Which story of the young crew do you think will resonate most with viewers?
It’ll resonate differently based on what your experience is. Everett has grown up with massive anxiety that his parents don’t understand; they think medication is the answer. And for some, it is, but there’s a reason why you have that anxiety, and you need to get to the bottom of it, and you have to feel supported. Blake is the one who’s gone in the other direction. She has no digital footprint, no computer, no phone. I think that’s such an interesting journey. Harlan, too, is trying to have his parent understand him, even though they lead very different lives. And for Luna, she’s the one who’s really searching for her pack. She’s the one that just really feels like she’s always been different and lonely. Her journey is the one most kids will have at least experienced. But I think bits and pieces of them all.

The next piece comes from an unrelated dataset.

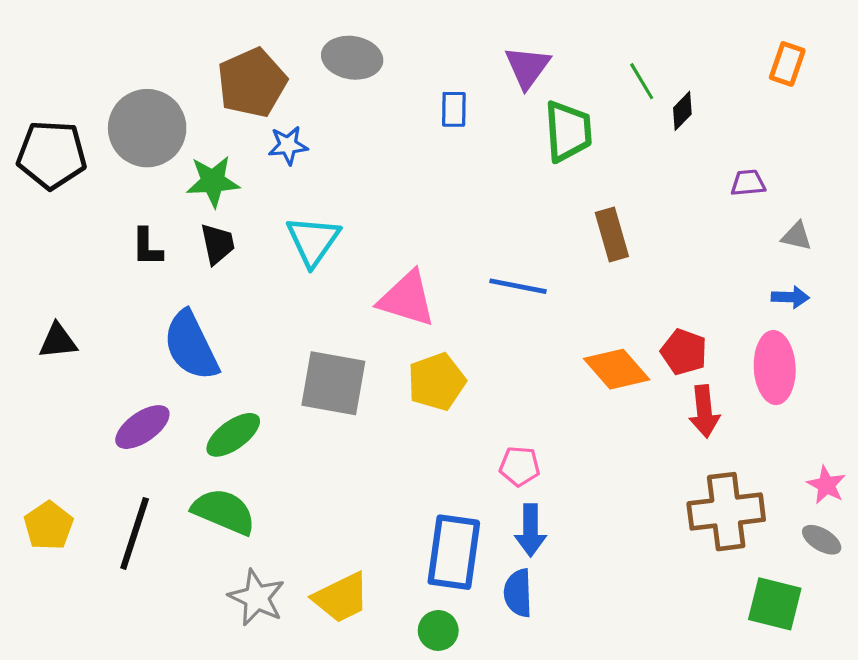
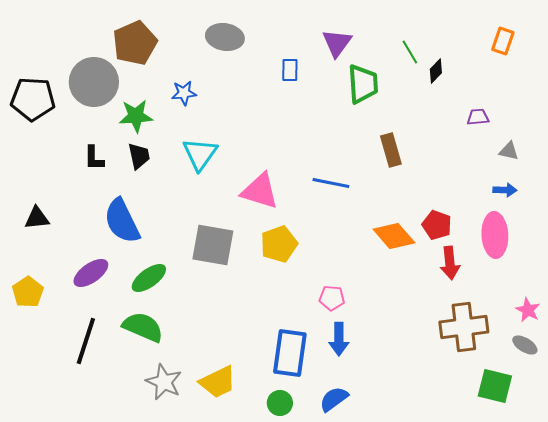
brown pentagon: (252, 83) -> (135, 43), moved
yellow pentagon: (49, 526) -> (28, 292), moved
blue semicircle: (518, 593) -> (334, 399), moved, turned 56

You’re an executive producer on Wolf Pack how has that experience been different from other things you’ve done?
I’ve gotten to work very hard on the other side of the camera, which is important to me because I know a lot. I’ve learned a lot. I’ve sort of earned that, and I have a lot, I think, to bring to the table. A lot of times, people will give you a title but they don’t want to hear what you have to say. Jeff welcomes it. It’s such a partnership.
Fingers crossed for season two?
I would like to! We have a really cool story to tell, and it’s different than this [season]. It’s almost like, in streaming—this [season] is almost like a prequel. We have to get everything here so you can go on and tell the story. But I’d be up for season two. Normally, at the end of a season, I’m so burnt out, I’m like, “Never again.” So it’s a good sign I’m saying I would do it.